## INSTRUCTIONS FOR THE TASK
Present every item below as a numbered list, dropping any blank lines.

## RECORDS

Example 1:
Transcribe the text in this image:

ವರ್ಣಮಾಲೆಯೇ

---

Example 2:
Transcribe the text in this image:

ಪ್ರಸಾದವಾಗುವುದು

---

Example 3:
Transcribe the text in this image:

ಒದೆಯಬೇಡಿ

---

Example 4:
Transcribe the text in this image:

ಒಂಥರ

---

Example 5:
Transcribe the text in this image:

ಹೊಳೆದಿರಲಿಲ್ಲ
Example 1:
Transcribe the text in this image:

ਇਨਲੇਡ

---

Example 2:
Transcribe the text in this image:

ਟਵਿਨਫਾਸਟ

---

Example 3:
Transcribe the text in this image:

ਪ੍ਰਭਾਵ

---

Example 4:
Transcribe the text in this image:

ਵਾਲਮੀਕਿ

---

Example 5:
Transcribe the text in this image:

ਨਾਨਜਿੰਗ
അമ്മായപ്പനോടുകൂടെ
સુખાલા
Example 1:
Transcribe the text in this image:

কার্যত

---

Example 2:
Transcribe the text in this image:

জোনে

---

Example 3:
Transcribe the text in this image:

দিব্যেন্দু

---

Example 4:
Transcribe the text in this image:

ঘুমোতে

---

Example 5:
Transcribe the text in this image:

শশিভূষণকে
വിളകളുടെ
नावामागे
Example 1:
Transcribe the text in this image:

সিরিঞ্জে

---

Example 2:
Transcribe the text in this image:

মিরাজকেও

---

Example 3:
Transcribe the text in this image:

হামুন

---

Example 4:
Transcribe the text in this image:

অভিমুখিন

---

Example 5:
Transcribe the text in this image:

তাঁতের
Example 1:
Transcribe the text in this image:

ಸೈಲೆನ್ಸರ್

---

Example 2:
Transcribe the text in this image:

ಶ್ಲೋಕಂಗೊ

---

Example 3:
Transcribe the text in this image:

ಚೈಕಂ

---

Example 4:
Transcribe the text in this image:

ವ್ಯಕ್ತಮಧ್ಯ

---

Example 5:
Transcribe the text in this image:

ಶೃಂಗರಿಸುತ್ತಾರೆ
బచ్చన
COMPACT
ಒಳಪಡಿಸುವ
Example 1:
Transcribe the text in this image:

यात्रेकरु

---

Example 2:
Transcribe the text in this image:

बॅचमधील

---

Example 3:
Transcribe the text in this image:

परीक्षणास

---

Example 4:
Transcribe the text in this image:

## COMPLETE RESPONSE
1. Example 1:
2. Transcribe the text in this image:
3. ವರ್ಣಮಾಲೆಯೇ
4. ---
5. Example 2:
6. Transcribe the text in this image:
7. ಪ್ರಸಾದವಾಗುವುದು
8. ---
9. Example 3:
10. Transcribe the text in this image:
11. ಒದೆಯಬೇಡಿ
12. ---
13. Example 4:
14. Transcribe the text in this image:
15. ಒಂಥರ
16. ---
17. Example 5:
18. Transcribe the text in this image:
19. ಹೊಳೆದಿರಲಿಲ್ಲ
20. Example 1:
21. Transcribe the text in this image:
22. ਇਨਲੇਡ
23. ---
24. Example 2:
25. Transcribe the text in this image:
26. ਟਵਿਨਫਾਸਟ
27. ---
28. Example 3:
29. Transcribe the text in this image:
30. ਪ੍ਰਭਾਵ
31. ---
32. Example 4:
33. Transcribe the text in this image:
34. ਵਾਲਮੀਕਿ
35. ---
36. Example 5:
37. Transcribe the text in this image:
38. ਨਾਨਜਿੰਗ
39. അമ്മായപ്പനോടുകൂടെ
40. સુખાલા
41. Example 1:
42. Transcribe the text in this image:
43. কার্যত
44. ---
45. Example 2:
46. Transcribe the text in this image:
47. জোনে
48. ---
49. Example 3:
50. Transcribe the text in this image:
51. দিব্যেন্দু
52. ---
53. Example 4:
54. Transcribe the text in this image:
55. ঘুমোতে
56. ---
57. Example 5:
58. Transcribe the text in this image:
59. শশিভূষণকে
60. വിളകളുടെ
61. नावामागे
62. Example 1:
63. Transcribe the text in this image:
64. সিরিঞ্জে
65. ---
66. Example 2:
67. Transcribe the text in this image:
68. মিরাজকেও
69. ---
70. Example 3:
71. Transcribe the text in this image:
72. হামুন
73. ---
74. Example 4:
75. Transcribe the text in this image:
76. অভিমুখিন
77. ---
78. Example 5:
79. Transcribe the text in this image:
80. তাঁতের
81. Example 1:
82. Transcribe the text in this image:
83. ಸೈಲೆನ್ಸರ್
84. ---
85. Example 2:
86. Transcribe the text in this image:
87. ಶ್ಲೋಕಂಗೊ
88. ---
89. Example 3:
90. Transcribe the text in this image:
91. ಚೈಕಂ
92. ---
93. Example 4:
94. Transcribe the text in this image:
95. ವ್ಯಕ್ತಮಧ್ಯ
96. ---
97. Example 5:
98. Transcribe the text in this image:
99. ಶೃಂಗರಿಸುತ್ತಾರೆ
100. బచ్చన
101. COMPACT
102. ಒಳಪಡಿಸುವ
103. Example 1:
104. Transcribe the text in this image:
105. यात्रेकरु
106. ---
107. Example 2:
108. Transcribe the text in this image:
109. बॅचमधील
110. ---
111. Example 3:
112. Transcribe the text in this image:
113. परीक्षणास
114. ---
115. Example 4:
116. Transcribe the text in this image:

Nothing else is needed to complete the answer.